Published:Juni 29, 2026

Kent RBA mengatakan bank akan lebih siap menghadapi krisis berikutnya

Asisten Gubernur Reserve Bank of Australia, Chris Kent, mengatakan bank sentral akan lebih siap merespons krisis berikutnya saat mereka meninjau alternatif instrumen kebijakan moneter, lapor Bloomberg pada Senin. Pernyataan Kent menandakan bahwa RBA sedang menelaah cara untuk memperluas kotak alatnya guna mendukung respons kebijakan di masa depan.

Mengapa tinjauan RBA penting bagi pedagang valas

Komentar Kent relevan bagi pasar mata uang karena menyentuh panduan kebijakan RBA dan rentang instrumen yang tersedia bagi bank dalam kondisi tertekan. Pembentukan harga pasar untuk suku bunga Australia di masa depan dapat dipengaruhi oleh ekspektasi tentang bagaimana RBA akan bertindak dalam kemerosotan yang parah, dan ekspektasi tersebut dapat memengaruhi arus valas yang sensitif terhadap risiko. Tinjauan terhadap alat-alat alternatif juga berdampak pada selisih imbal hasil global, yang merupakan pendorong penting alokasi modal lintas batas dan penilaian valas.

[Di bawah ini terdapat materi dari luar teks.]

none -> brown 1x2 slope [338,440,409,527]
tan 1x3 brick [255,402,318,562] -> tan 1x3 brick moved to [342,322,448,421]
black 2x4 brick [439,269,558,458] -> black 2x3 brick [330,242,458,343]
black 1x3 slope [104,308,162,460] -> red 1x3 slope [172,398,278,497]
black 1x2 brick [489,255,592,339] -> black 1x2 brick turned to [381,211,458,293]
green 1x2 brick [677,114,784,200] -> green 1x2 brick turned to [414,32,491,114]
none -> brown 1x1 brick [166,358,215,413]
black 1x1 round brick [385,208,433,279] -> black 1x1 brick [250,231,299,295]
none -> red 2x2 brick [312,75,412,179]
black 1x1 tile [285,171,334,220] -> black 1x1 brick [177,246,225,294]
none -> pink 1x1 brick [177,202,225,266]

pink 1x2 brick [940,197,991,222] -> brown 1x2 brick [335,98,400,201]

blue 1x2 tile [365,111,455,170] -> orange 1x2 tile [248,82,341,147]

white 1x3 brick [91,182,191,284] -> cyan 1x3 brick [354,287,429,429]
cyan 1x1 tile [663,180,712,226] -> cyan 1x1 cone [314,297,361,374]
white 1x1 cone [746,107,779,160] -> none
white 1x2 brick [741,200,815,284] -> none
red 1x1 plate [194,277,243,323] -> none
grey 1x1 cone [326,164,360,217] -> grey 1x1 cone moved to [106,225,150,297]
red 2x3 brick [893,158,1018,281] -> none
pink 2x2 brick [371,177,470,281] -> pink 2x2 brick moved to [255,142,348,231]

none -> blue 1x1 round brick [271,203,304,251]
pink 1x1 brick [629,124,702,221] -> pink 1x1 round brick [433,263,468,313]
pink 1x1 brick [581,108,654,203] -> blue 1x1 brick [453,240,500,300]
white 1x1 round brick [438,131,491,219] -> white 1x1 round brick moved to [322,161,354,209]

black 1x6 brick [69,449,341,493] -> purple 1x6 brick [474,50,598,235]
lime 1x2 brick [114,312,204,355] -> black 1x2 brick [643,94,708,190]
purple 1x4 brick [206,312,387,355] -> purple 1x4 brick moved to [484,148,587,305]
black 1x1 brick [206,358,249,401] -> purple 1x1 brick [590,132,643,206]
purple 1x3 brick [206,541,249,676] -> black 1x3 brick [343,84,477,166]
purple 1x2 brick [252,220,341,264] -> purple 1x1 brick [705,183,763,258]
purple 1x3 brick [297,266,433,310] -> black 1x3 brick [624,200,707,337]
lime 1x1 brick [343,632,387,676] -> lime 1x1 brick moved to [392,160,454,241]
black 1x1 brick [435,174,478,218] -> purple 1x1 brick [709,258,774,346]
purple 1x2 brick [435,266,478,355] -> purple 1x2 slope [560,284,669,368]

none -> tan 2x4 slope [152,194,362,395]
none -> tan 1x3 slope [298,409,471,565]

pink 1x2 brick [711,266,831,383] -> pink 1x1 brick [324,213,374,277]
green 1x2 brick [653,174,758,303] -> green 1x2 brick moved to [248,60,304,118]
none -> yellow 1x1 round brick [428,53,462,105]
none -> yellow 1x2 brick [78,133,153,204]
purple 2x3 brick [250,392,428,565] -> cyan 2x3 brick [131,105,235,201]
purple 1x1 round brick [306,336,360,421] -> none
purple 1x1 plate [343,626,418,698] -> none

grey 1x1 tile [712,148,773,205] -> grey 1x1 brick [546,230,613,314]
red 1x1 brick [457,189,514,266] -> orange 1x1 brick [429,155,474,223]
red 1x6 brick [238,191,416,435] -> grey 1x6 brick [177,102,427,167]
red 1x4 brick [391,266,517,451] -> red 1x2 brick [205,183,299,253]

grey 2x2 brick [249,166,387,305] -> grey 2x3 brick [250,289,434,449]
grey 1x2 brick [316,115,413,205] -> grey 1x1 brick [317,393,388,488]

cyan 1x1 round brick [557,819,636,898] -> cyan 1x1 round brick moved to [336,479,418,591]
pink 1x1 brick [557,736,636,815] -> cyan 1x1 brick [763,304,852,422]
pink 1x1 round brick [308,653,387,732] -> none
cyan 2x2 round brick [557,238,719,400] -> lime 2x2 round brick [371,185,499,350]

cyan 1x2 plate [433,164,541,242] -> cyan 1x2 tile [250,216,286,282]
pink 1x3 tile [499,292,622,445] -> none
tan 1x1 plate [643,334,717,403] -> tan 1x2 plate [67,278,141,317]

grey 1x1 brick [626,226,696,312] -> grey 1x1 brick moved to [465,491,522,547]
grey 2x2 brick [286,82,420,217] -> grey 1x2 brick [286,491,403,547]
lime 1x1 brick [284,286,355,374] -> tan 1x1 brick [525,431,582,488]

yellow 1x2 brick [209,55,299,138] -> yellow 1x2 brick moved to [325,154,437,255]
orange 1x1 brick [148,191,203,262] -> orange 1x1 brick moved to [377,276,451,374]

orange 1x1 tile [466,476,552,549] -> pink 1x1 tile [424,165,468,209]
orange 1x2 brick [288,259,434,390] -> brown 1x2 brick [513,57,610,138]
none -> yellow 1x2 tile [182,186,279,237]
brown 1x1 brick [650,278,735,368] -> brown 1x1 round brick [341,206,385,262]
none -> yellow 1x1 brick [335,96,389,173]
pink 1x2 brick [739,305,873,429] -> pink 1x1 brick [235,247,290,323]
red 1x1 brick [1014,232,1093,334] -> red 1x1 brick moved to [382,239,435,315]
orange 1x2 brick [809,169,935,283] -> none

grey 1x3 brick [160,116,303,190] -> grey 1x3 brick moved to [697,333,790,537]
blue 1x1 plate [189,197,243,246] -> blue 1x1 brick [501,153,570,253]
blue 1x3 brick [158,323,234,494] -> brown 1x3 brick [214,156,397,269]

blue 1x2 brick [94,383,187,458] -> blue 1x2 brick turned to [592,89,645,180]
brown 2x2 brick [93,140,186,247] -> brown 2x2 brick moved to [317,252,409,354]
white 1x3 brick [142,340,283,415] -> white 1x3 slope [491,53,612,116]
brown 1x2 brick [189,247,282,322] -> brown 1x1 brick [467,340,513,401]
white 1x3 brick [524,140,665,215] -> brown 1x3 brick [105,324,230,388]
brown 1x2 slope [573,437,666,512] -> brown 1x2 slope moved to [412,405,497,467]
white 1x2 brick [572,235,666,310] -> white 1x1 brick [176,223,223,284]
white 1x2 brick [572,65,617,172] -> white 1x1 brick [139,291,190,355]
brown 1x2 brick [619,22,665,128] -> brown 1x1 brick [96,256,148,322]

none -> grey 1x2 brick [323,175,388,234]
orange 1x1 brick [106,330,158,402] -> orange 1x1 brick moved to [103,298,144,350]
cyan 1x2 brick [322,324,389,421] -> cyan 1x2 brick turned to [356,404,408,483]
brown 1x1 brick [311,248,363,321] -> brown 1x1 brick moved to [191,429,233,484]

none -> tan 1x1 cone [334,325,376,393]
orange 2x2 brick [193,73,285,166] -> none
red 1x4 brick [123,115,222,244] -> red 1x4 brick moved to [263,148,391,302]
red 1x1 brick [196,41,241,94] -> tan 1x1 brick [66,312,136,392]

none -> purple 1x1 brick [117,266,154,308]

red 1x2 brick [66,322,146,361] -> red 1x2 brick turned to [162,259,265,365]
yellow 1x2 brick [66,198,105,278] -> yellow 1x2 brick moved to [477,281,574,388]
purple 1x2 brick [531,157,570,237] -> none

Implikasi bagi AUD dan imbal hasil global

Kotak alat RBA yang lebih luas atau direvisi dapat memengaruhi cara investor menilai carry dan premi risiko yang melekat pada dolar Australia. Berita terpilih ini menyoroti bahwa perubahan pada kotak alat RBA dapat mengubah selisih imbal hasil yang mendorong AUD dan kurs lintas terkait. Secara lebih umum, pasar dapat fokus pada interaksi antara setiap perubahan dalam kerangka kebijakan RBA dan ukuran acuan seperti DXY saat menilai daya tarik relatif mata uang. Potensi dampak tinjauan ini pada imbal hasil obligasi global merupakan saluran lain yang dapat memengaruhi nilai tukar, dengan mata uang yang sensitif terhadap risiko tetap memperhatikan pergeseran dalam ekspektasi imbal hasil dan kotak alat bank sentral.

Ketidakpastian tetap ada mengenai waktu dan rincian setiap penyesuaian terhadap instrumen kebijakan RBA. Pasar akan memantau hasil tinjauan RBA, komentar publik selanjutnya dari pejabat RBA, dan pembaruan panduan ke depan atau kerangka kebijakan yang dapat membentuk kembali ekspektasi untuk suku bunga Australia dan selisih imbal hasil global.